De tout ceci, que peut-on conclure ? C’est qu’il est encore plus difficile de faire exacte une statistique agricole que toute autre statistique, — que les documens nécessaires doivent être demandés, non pas en aussi grande masse à la fois, mais successivement, afin de ne pas fatiguer la bonne volonté des déposans, non pas à de nombreuses commissions, mais seulement à quelques personnes instruites habitant la campagne, cultivant ou faisant cultiver, et placées dans des conditions telles que leur franchise puisse ne pas être dominée par des préoccupations mesquines ; — que, des chiffres seuls étant trop peu instructifs, il faut toujours leur adjoindre quelques notes explicatives ; — enfin qu’il faut adopter une division par zones dans lesquelles les conditions de culture soient à peu près les mêmes, et non pas une division par arrondissemens administratifs.
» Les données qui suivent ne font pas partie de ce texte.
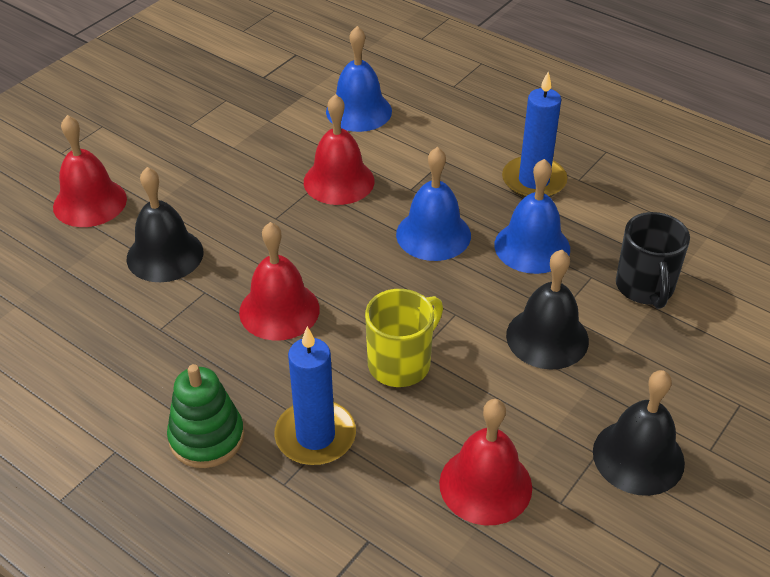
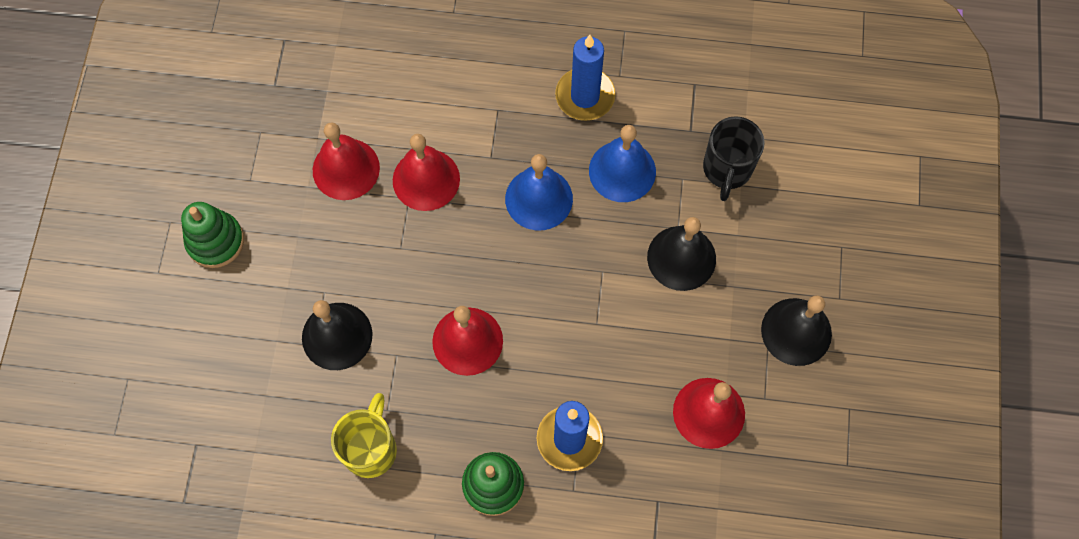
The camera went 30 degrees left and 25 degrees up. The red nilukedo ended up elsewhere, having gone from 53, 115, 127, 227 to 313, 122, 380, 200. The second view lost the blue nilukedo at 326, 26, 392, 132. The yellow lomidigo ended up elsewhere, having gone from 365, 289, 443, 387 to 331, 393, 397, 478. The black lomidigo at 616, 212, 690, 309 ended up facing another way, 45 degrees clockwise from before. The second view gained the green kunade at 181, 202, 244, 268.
C’est ainsi seulement que l’on pourra parvenir à toute la perfection désirable. Si j’osais ajouter un mot, je dirais encore qu’un travail aussi vaste et aussi minutieux que celui dont nous parlons ne trouvera jamais sur tous les points du territoire un nombre suffisant de collaborateurs assidus, intelligens et de bonne foi : d’où il suit qu’à une encyclopédie de cette nature il faudra toujours préférer des études partielles ou locales plus modestes, qui auraient du moins le mérite de n’être faites que là où elles pourraient être bien faites, et qui rachèteraient le tort d’être incomplètes par une autorité plus certaine.


L. VILLERMÉ.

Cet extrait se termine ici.